Your code is correct (I tried it). I still dont understand however, how my commented out line is equivalent to the line you wrote. I thought get_class($peer) would return the name of the peer class, as a string, which would then be appended to the '::retrieveByPK' string, to complete the method name. Please explain why get_class($peer) returns 'GeneralToolkit' - or did you make a mistake?
As it turns out, this also works: return call_user_func(array(get_class($peer), 'retrieveByPK'), $comment->getItemId());
From your example we cannot be sure that get_class($peer) does return GeneralToolkit, but if you have symfony experience i guess it's possible to know that. If it's true, which is something i don't know.
3
return call_user_func(
    array($peer,'retrieveByPK'),
    $comment->getItemId()
);

is the equivalent of

return $peer->retrieveByPK($comment->getItemId());

The first argument gives an object reference, and a function name. The second argument gives the arguments passed to the function that is being called.
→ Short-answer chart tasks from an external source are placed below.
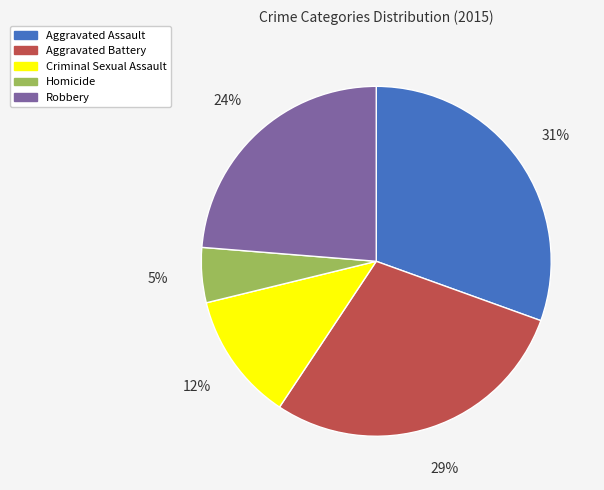

Between Homicide and Aggravated Battery, which is larger?

Aggravated Battery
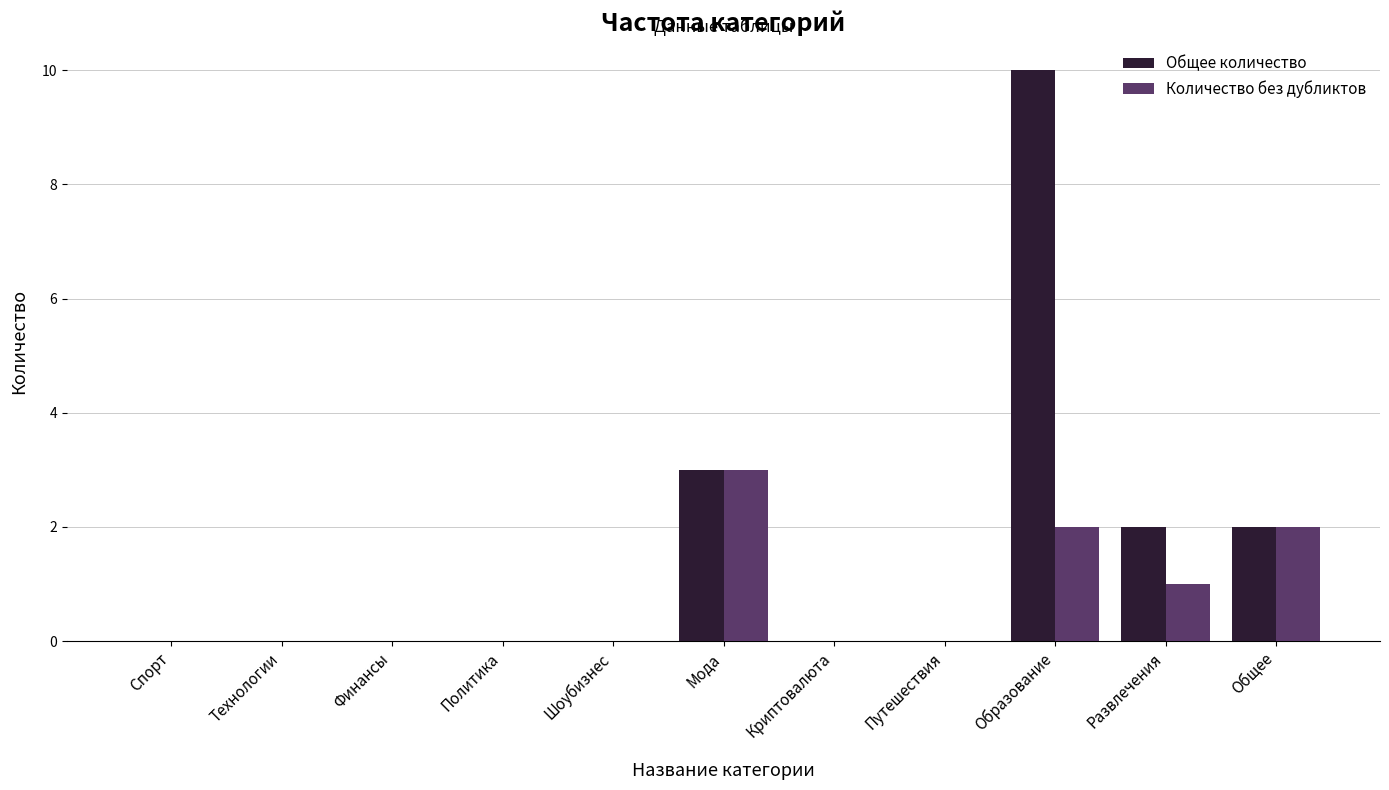

Which series changed the most between Финансы and Образование?

Общее количество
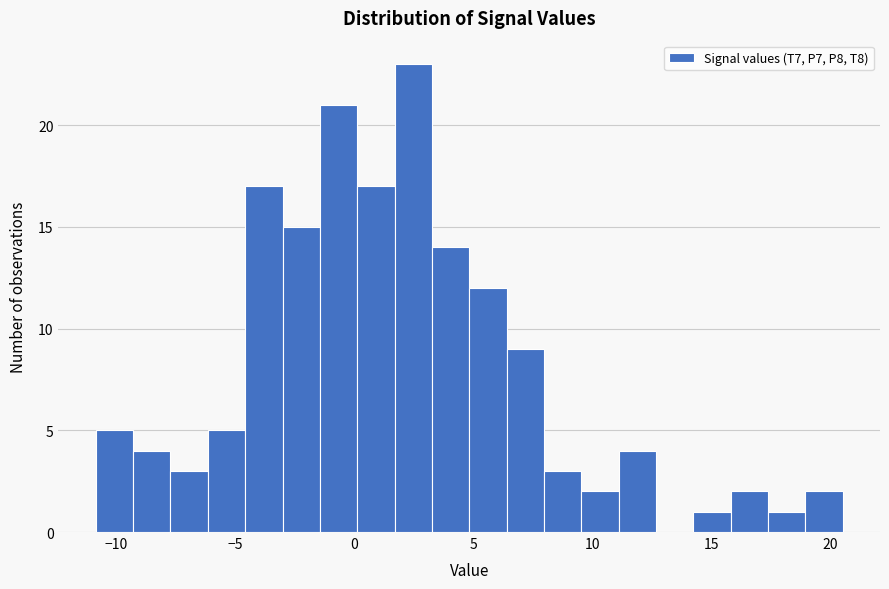

Around what value on the x-axis is the tallest bar? Give the approximate position of its centre, as read against the axis.

2.5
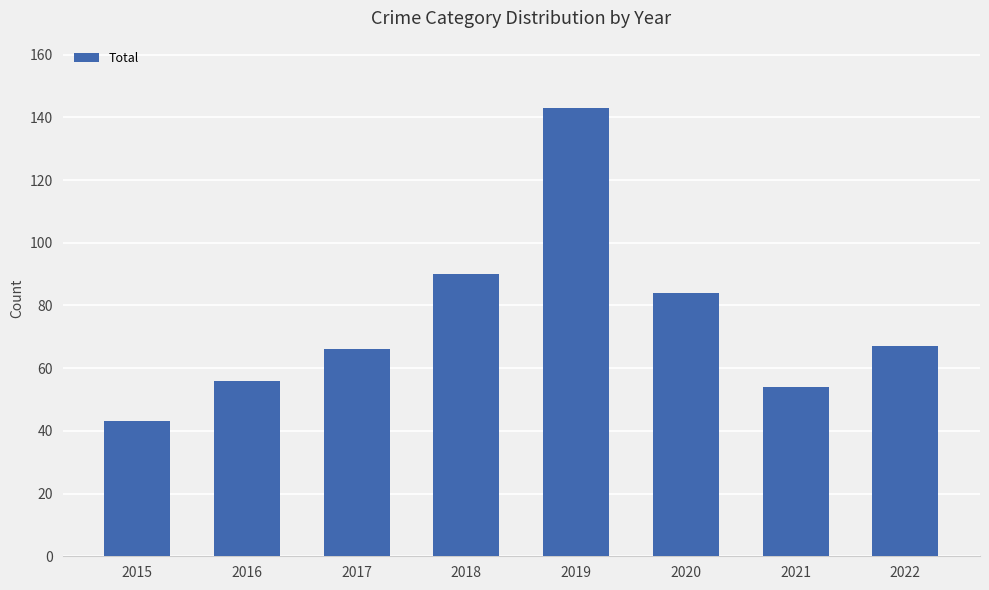

Which category has the highest value across all series?

2019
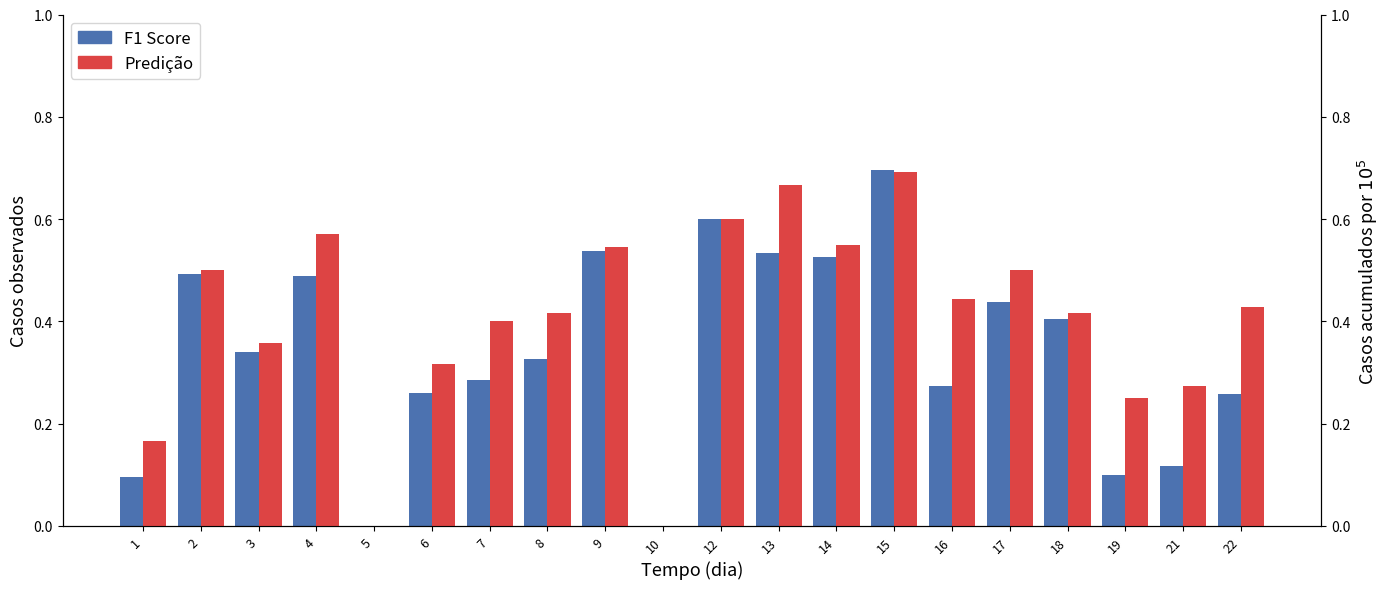

The value of F1 Score at 8 is 0.3. True or false?

True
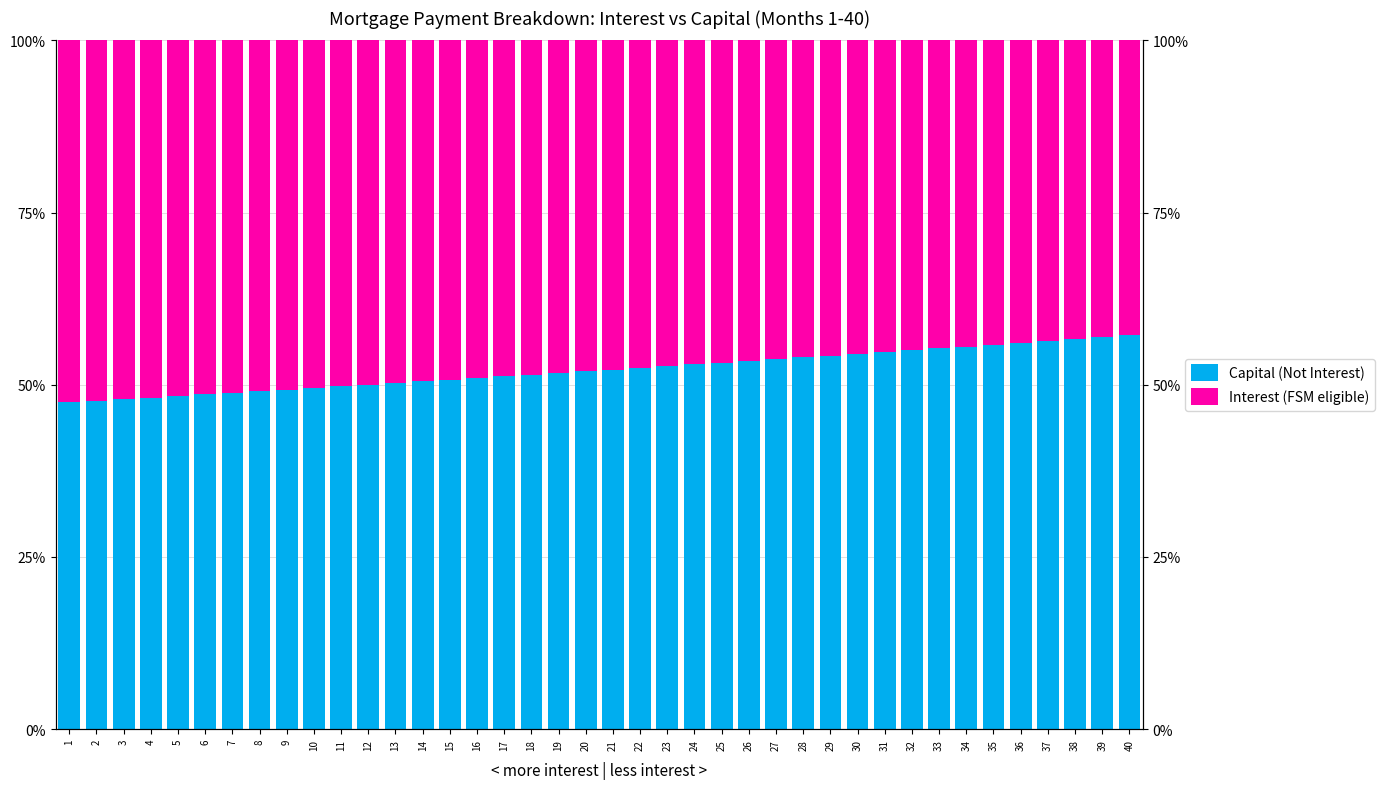

Rank the series by their average value, from highest to lowest.

Capital (Not Interest), Interest (FSM eligible)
The :: syntax is used to reference static methods and properties of a class. Which is different from referencing non-static methods and properties.

3 Comments

It is wrong. retrieveByPk is not a static function in the working example.
Matjis is right, your code did not work, and the second solution you offered does not unfortunately, answer my original question.
Right, i misunderstood the question a bit. Updated my answer to reflect this.